[Exercise passage]
-*-
Although rare, occurrence of tendon rupture post-steroid injection has been reported in the literature. Other side effects include pain and erythema of the shoulder. No side effects of treatment were seen in this study. The small sample size, experienced nature of the clinicians performing the injections, and the exclusion criteria may have reduced the risk of complications. Naturally, those with a diagnosis of inflammatory arthritis or common causes of shoulder pain were excluded from the study as these could act as confounding factors when interpreting the results; the positive effects of intraarticular steroid injection on reducing pain and stiffness in inflammatory arthritides are well known. Equally, those with other causes of shoulder pain, such as rotator cuff tears, shoulder dislocation, neurological deficits of the arms, a recent history of shoulder trauma or cervical disc pathology were also excluded as these pathologies contribute to the level of pain, shoulder ROM, and function independent of SIS and thus would also affect the findings. Patients with erythema/swelling of the shoulder joint were excluded as both are causes of shoulder pain and loss of function in their own right. Even though the results are limited, the beneficial effects of physical therapy modalities and exercise in the treatment of SIS have been shown.[29,30] Therefore, those with a recent history of physical therapy to the ipsilateral shoulder were also excluded.
-*-
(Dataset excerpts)

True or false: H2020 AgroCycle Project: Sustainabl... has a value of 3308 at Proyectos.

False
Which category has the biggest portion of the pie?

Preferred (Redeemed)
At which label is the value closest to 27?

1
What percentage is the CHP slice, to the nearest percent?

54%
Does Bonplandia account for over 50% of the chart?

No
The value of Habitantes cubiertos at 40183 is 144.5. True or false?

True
-*-
[What to produce]
Answer these questions from the shoulder injection text.
1. Besides tendon rupture, which side effects of steroid injection does the text name?
2. Why were patients with erythema/swelling of the shoulder joint excluded?
3. Which patients were excluded because of a previous treatment?

[Written answer]
1. Pain and erythema of the shoulder.
2. Both are causes of shoulder pain and loss of function in their own right.
3. Those with a recent history of physical therapy to the ipsilateral shoulder.